What is required:
Produce again, without any change, the lines running from the one with "145 153 1.88" through the final line of the data below, and only those.

Stored records:
———

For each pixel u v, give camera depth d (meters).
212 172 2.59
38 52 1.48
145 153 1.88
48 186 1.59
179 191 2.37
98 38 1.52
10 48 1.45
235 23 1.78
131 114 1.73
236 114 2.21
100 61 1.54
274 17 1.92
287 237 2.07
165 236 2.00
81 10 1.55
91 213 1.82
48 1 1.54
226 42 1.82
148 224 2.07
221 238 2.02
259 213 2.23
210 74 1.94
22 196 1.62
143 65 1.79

———

Response below:
145 153 1.88
48 186 1.59
179 191 2.37
98 38 1.52
10 48 1.45
235 23 1.78
131 114 1.73
236 114 2.21
100 61 1.54
274 17 1.92
287 237 2.07
165 236 2.00
81 10 1.55
91 213 1.82
48 1 1.54
226 42 1.82
148 224 2.07
221 238 2.02
259 213 2.23
210 74 1.94
22 196 1.62
143 65 1.79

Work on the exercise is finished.